Prompt engineering is the practice of optimizing the quality and performance of your foundation model's response to your request. Prompt engineering may involve:

Word choice
Phrasing
Providing examples (few-shot learning)
Use of line breaks and content separators
Following established formats that align with how the model was trained
Use of stop sequences to help the model know when it should stop generating text

Communicating clearly

The art of prompt engineering is the art of communication. Large language models have been trained on a massive amount of written and transcribed human content. So just like when communicating with people, it's critical to communicate clearly with the models. Throughout these labs, you will see examples of varying levels of detail and clarity.

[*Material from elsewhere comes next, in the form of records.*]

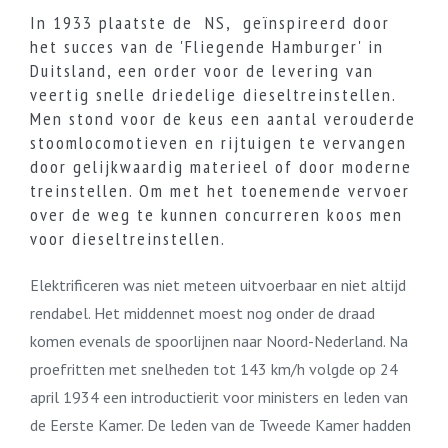
In 1933 plaatste de NS, geïnspireerd door
het succes van de 'Fliegende Hamburger' in
Duitsland, een order voor de levering van
veertig snelle driedelige dieseltreinstellen.
Men stond voor de keus een aantal verouderde
stoomlocomotieven en rijtuigen te vervangen
door gelijkwaardig materieel of door moderne
treinstellen. Om met het toenemende vervoer
over de weg te kunnen concurreren koos men
voor dieseltreinstellen.
Elektrificeren was niet meteen uitvoerbaar en niet altijd
rendabel. Het middennet moest nog onder de draad
komen evenals de spoorlijnen naar Noord-Nederland. Na
proefritten met snelheden tot 143 km/h volgde op 24
april 1934 een introductierit voor ministers en leden van
de Eerste Kamer. De leden van de Tweede Kamer hadden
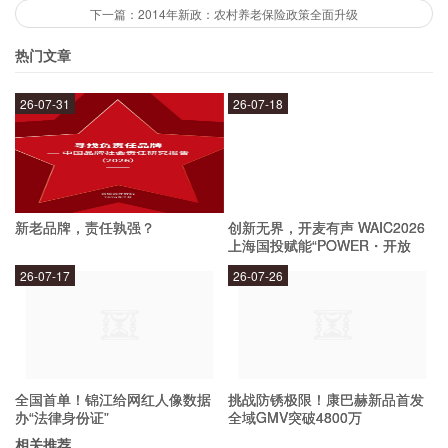
3. 天津企业养老金发放存在哪些问题？
下一篇：2014年新政：农村养老保险政策全面升级
热门文章
天津市人力资源和社会保障局在发布2014年天津
市社保工作情况时指出，天津企业养老金发放存在
26-07-31
26-07-18
以下问题：一是基本养老金待遇水平相对较低，难
以满足职工的养老需求；二是基本养老金调整机制
不够灵活，调整幅度过小；三是企业养老金基金运
新老品牌，责任孰强？
创新无界，开麦有声 WAIC2026
营管理水平较低，投资收益率偏低。
上海国投赋能“POWER・开放
麦”专场成功举办
26-07-17
26-07-26
4. 未来天津企业养老金发放如何发展？
天津市政府已经采取了多项措施来推动天津企业养
全国首单！锦江给网红人像数据
挑战防锈极限！康巴赫新品首发
老金的发展。例如，提高城镇职工基本养老金待遇
办“法律身份证”
全域GMV突破4800万
标准，建立灵活的调整机制；加强企业养老金基金
相关推荐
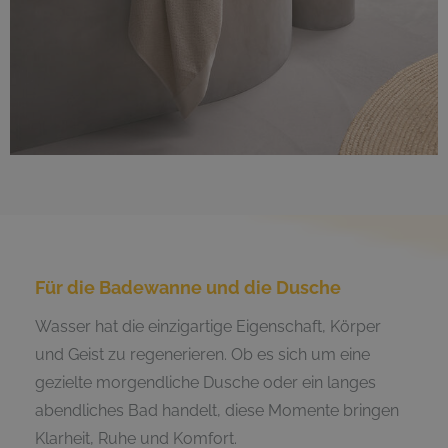
Für die Badewanne und die Dusche
Wasser hat die einzigartige Eigenschaft, Körper
und Geist zu regenerieren. Ob es sich um eine
gezielte morgendliche Dusche oder ein langes
abendliches Bad handelt, diese Momente bringen
Klarheit, Ruhe und Komfort.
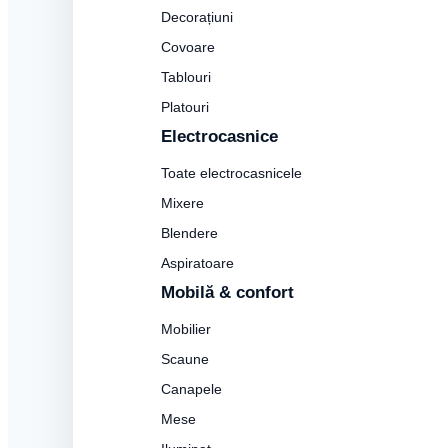
Decorațiuni
Covoare
Tablouri
Platouri
Electrocasnice
Toate electrocasnicele
Mixere
Blendere
Aspiratoare
Mobilă & confort
Mobilier
Scaune
Canapele
Mese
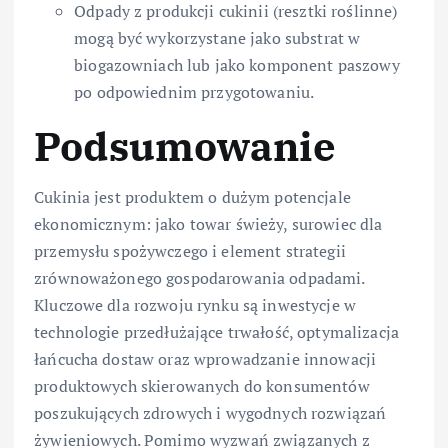
Odpady z produkcji cukinii (resztki roślinne)
mogą być wykorzystane jako substrat w
biogazowniach lub jako komponent paszowy
po odpowiednim przygotowaniu.
Podsumowanie
Cukinia jest produktem o dużym potencjale
ekonomicznym: jako towar świeży, surowiec dla
przemysłu spożywczego i element strategii
zrównoważonego gospodarowania odpadami.
Kluczowe dla rozwoju rynku są inwestycje w
technologie przedłużające trwałość, optymalizacja
łańcucha dostaw oraz wprowadzanie innowacji
produktowych skierowanych do konsumentów
poszukujących zdrowych i wygodnych rozwiązań
żywieniowych. Pomimo wyzwań związanych z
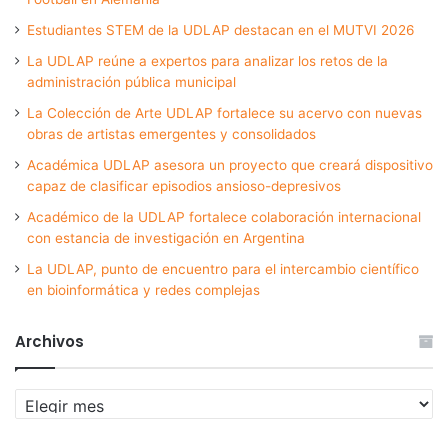
Estudiantes STEM de la UDLAP destacan en el MUTVI 2026
La UDLAP reúne a expertos para analizar los retos de la
administración pública municipal
La Colección de Arte UDLAP fortalece su acervo con nuevas
obras de artistas emergentes y consolidados
Académica UDLAP asesora un proyecto que creará dispositivo
capaz de clasificar episodios ansioso-depresivos
Académico de la UDLAP fortalece colaboración internacional
con estancia de investigación en Argentina
La UDLAP, punto de encuentro para el intercambio científico
en bioinformática y redes complejas
Archivos
Archivos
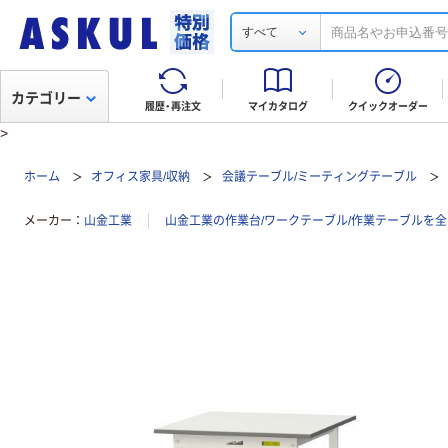
すべて
カテゴリー
履歴・再注文
マイカタログ
クイックオーダー
>
ホーム
オフィス家具/収納
会議テーブル/ミーティングテーブル
メーカー
山金工業
山金工業の作業台/ワークテーブル/作業テーブルを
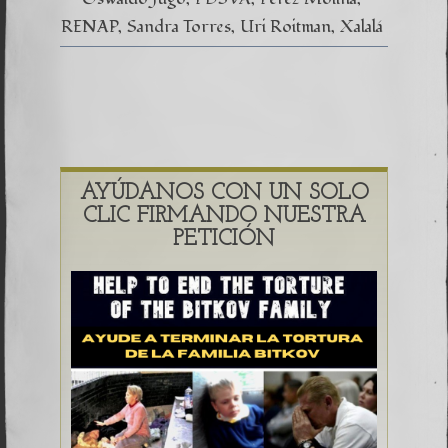
RENAP
Sandra Torres
Uri Roitman
Xalalá
AYÚDANOS CON UN SOLO
CLIC FIRMANDO NUESTRA
PETICIÓN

prompt_data = """Human: Write an email from Bob, Customer Service Manager, 
to the customer "John Doe" that provided negative feedback on the service 
provided by our customer support engineer.

Assistant:
"""
messages = [{"role": "user", "content": prompt_data}]

body={
        "anthropic_version": "bedrock-2023-05-31",
        "max_tokens": 500,
        "messages": messages
    }

modelId = "anthropic.claude-3-5-sonnet-20240620-v1:0"  # change this to use a different version from the model provider
accept = "application/json"
contentType = "application/json"

response = invoke_model(body, modelId, accept, contentType)
response_body = json.loads(response.get("body").read())

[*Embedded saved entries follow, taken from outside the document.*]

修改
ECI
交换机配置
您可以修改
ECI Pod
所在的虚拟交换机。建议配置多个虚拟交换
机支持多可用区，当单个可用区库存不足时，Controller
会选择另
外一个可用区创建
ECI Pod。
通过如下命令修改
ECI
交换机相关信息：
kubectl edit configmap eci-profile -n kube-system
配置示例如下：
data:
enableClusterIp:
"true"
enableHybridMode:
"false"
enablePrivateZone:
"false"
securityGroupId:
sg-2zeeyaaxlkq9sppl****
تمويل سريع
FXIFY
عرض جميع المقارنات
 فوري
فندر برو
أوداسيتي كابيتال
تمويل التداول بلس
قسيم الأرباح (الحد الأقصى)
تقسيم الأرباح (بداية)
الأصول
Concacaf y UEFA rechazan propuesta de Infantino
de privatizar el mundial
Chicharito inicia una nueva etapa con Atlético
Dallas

print(response_body.get("content")[0].get("text"))
prompt_data = """Human: Write an email from Bob, Customer Service Manager, 
to the customer "John Doe" that provided negative feedback on the service 
provided by our customer support engineer. Here is the feedback provided.
<customer_feedback>
Hello Bob,
     I am very disappointed with the recent experience I had when I called your customer support and spoke with Anna Bhasin.
     I was expecting an immediate call back but it took three days for us to get a call back.
     The first suggestion to fix the problem was incorrect. Ultimately the problem was fixed after three days.
     We are very unhappy with the response provided and may consider taking our business elsewhere.
</customer_feedback>

Assistant:
"""
messages = [{"role": "user", "content": prompt_data}]

body={
        "anthropic_version": "bedrock-2023-05-31",
        "max_tokens": 500,
        "messages": messages
    }

modelId = "anthropic.claude-3-5-sonnet-20240620-v1:0"  # change this to use a different version from the model provider
accept = "application/json"
contentType = "application/json"

response = invoke_model(body, modelId, accept, contentType)
response_body = json.loads(response.get("body").read())

print(response_body.get("content")[0].get("text"))

Next steps

Now that we have seen how to use Amazon Bedrock APIs, you can learn

Clean up

This notebook does not require any cleanup or additional deletion of resources.